The realization that I can quit this country anytime and run back into the arms of Cheeto Jesus hit me right then; it didn’t last long, however. As the strange car departed and I put my phone away, I looked around and remembered just how much I love this country. Although Italians can be a touch conservative and judgmental at times, the people here have a zest for life that’s really only equaled by individuals from Central and South America—I miss the Mexicans, Brazilians, Guatemalans, and Salvadorians I knew in Los Angeles.
Yes, I miss the Americans from the neighboring continent—their food and their love of family, but most of all I’m nostalgic for their openness and generosity; that’s really the only thing pulling me back home—that and my own family. Everything else was smog, traffic, stress, and work; out of the four, the last is, unfortunately, something I couldn’t find much of back in the States. What I really regret from my time in the US is having had only the chance to visit Mexico, a land full of the most hospitable, friendly people.
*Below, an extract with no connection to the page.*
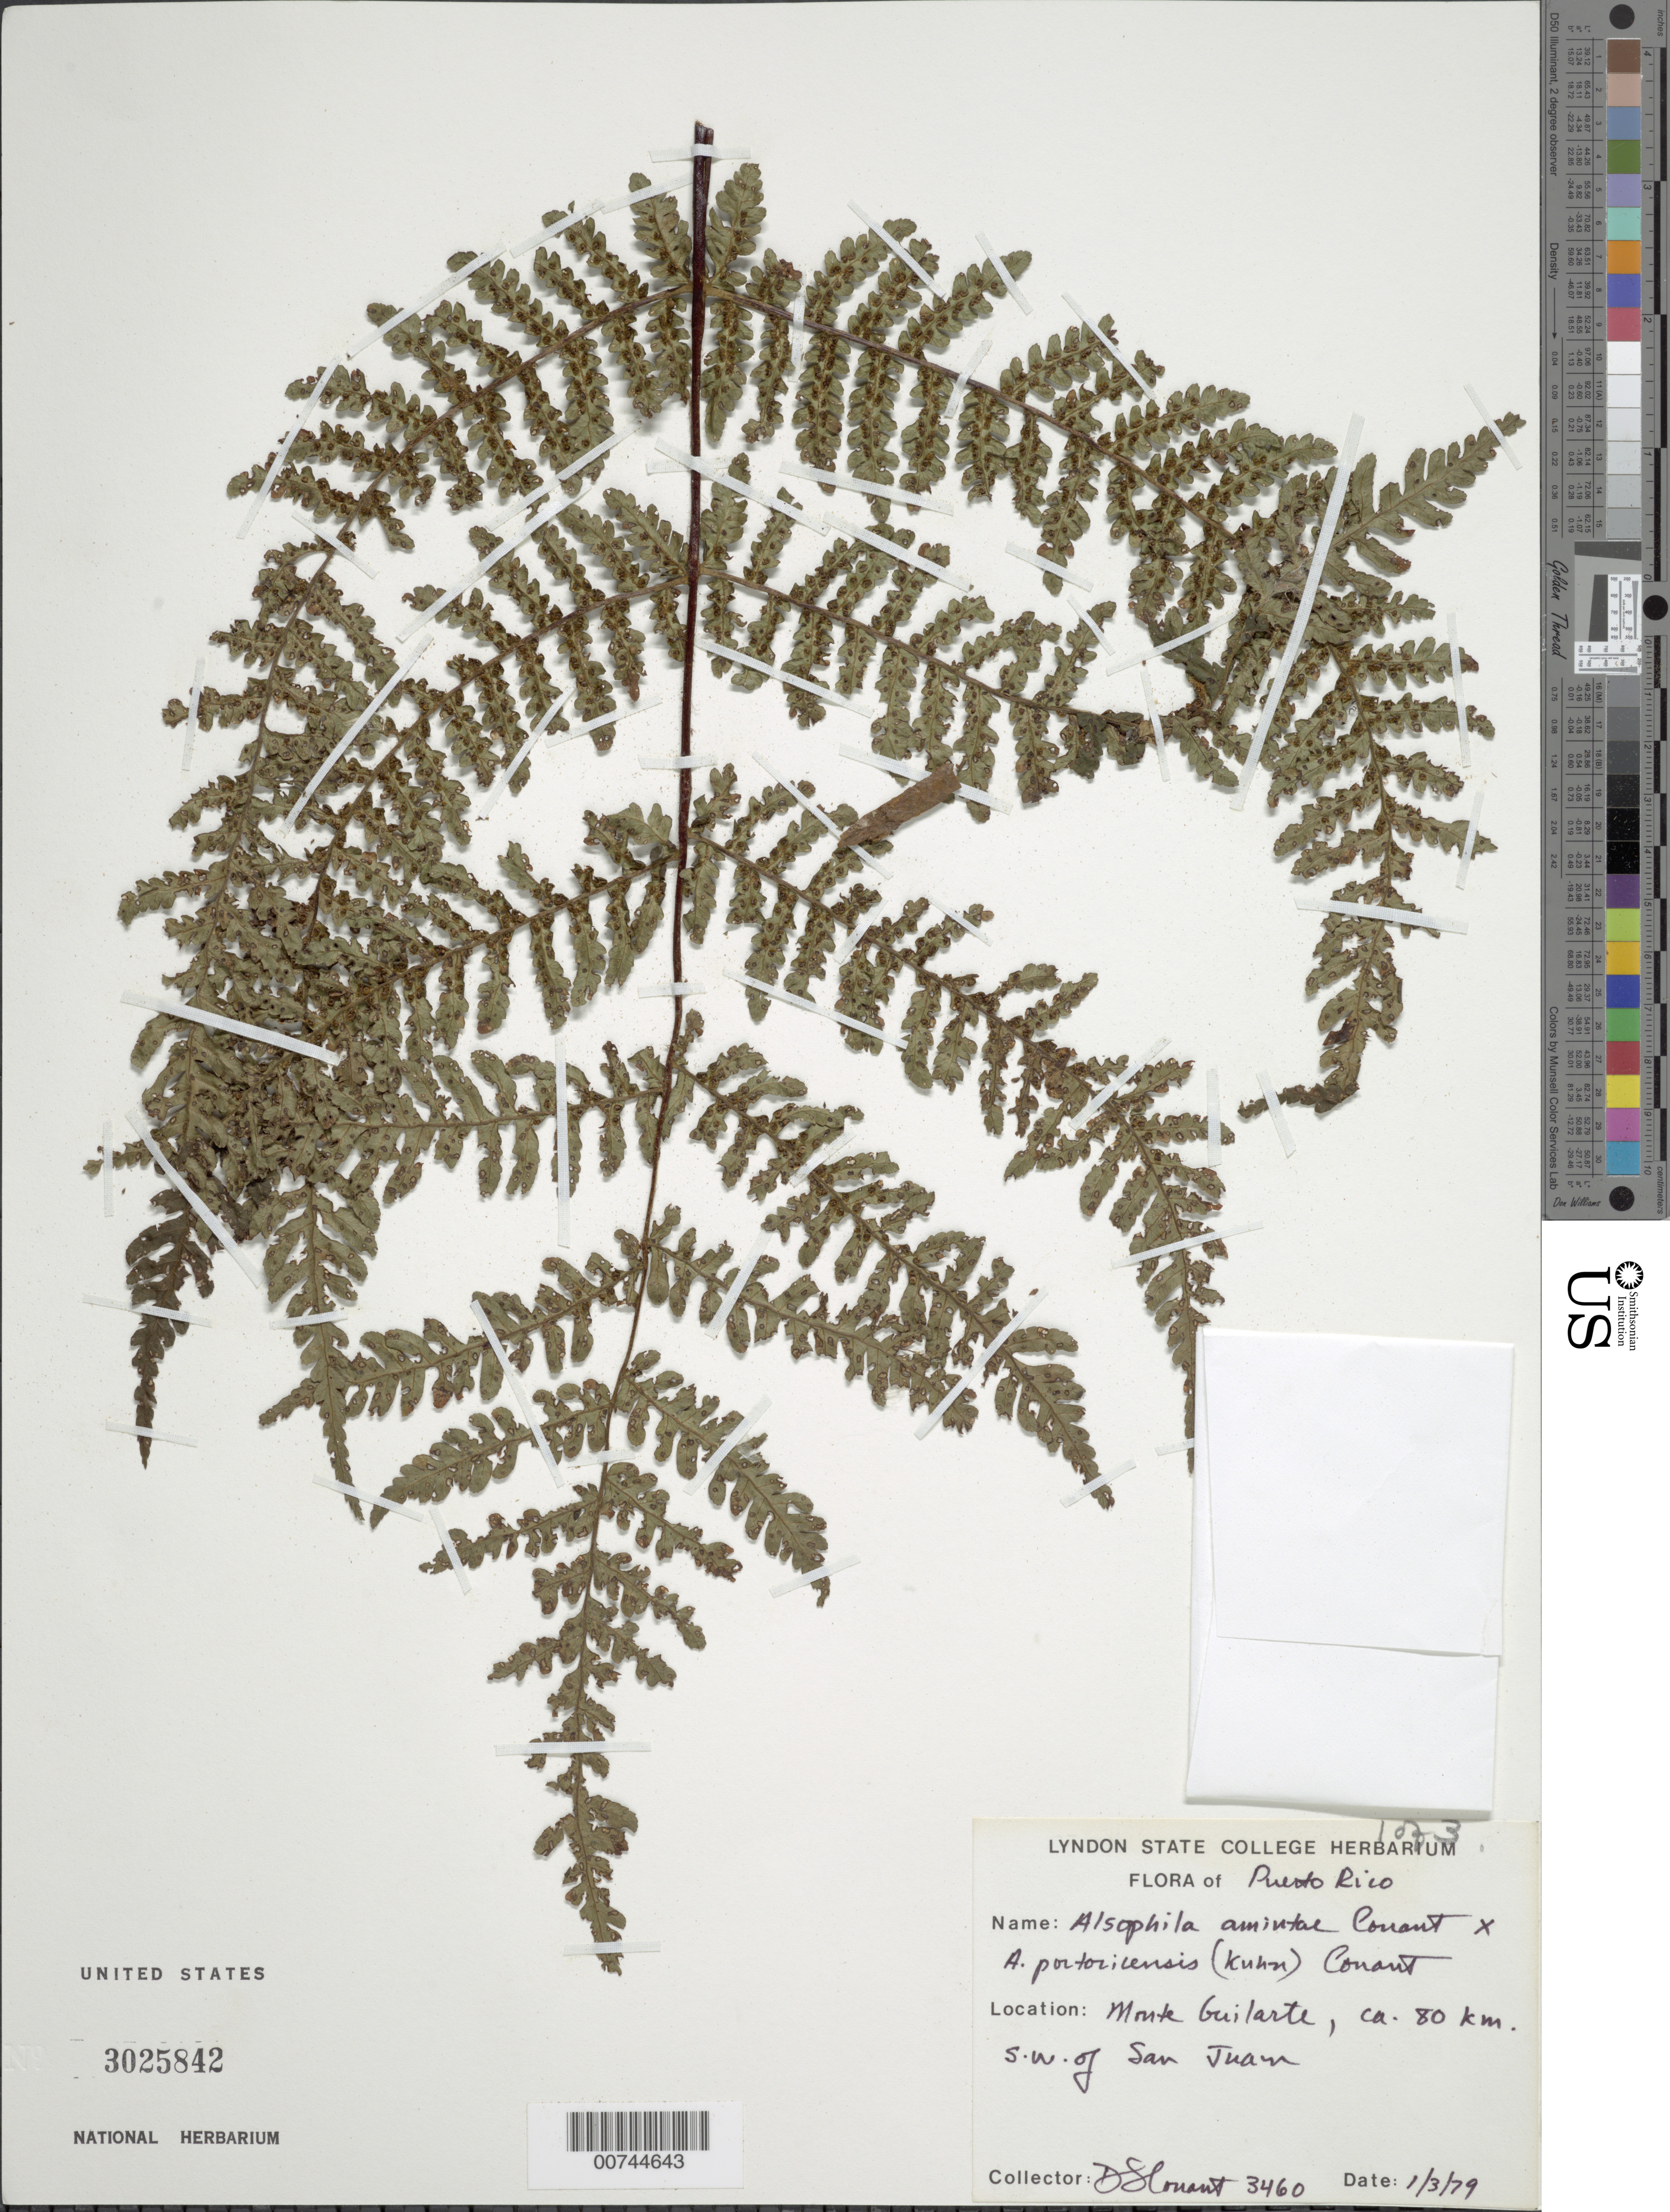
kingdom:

Yes, it’s a shame that I lived in the US without having really seen America.
I realized then: I am in Italy; here the people have the same passion for life and they’re capable of the same generosity. In terms of temperament, they’re not that different from Armenians—many even look so much alike that I want to approach them and speak in my native tongue, which I really know only a little better than Italian.
No, this is home and I’ll do whatever I can to stay here. Things will get better. Italy will recover; it’s only a question of whether I’m willing to wait for it. As Tolstoy said in War and Peace: “The two most powerful warriors are patience and time.” I’m sure that Italy has both.
All the way from quarantined Italy: What I’ve said about Italy isn’t crazy, and after some time everyone will think like me.